WORK INSTRUCTION
Search the records for the string "opdrachtgever", then copy each line where it appears.

━━ RECORDS FOR PROCESSING ━━

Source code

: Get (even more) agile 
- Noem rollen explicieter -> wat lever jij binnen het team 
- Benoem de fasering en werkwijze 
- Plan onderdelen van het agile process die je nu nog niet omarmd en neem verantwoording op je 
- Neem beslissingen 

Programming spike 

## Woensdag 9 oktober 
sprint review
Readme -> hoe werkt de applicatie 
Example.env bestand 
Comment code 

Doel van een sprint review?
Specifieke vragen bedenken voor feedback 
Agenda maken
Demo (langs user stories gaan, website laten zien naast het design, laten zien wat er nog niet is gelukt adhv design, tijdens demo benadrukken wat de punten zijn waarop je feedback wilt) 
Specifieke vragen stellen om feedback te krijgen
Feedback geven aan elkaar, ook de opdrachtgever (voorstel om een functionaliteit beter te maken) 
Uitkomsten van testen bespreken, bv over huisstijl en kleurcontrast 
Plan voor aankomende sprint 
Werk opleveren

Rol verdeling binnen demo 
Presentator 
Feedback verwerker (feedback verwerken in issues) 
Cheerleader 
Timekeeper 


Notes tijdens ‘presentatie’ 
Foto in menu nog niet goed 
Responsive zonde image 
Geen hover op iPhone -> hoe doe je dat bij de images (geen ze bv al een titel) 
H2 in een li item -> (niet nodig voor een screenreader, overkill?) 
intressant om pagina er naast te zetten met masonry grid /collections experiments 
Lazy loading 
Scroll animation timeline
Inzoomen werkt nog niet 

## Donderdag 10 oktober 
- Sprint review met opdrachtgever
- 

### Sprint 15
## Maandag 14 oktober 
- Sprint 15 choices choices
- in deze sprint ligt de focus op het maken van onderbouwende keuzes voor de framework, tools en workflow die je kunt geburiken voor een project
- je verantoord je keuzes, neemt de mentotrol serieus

━━━

EXPECTED ANSWER
Feedback geven aan elkaar, ook de opdrachtgever (voorstel om een functionaliteit beter te maken) 
- Sprint review met opdrachtgever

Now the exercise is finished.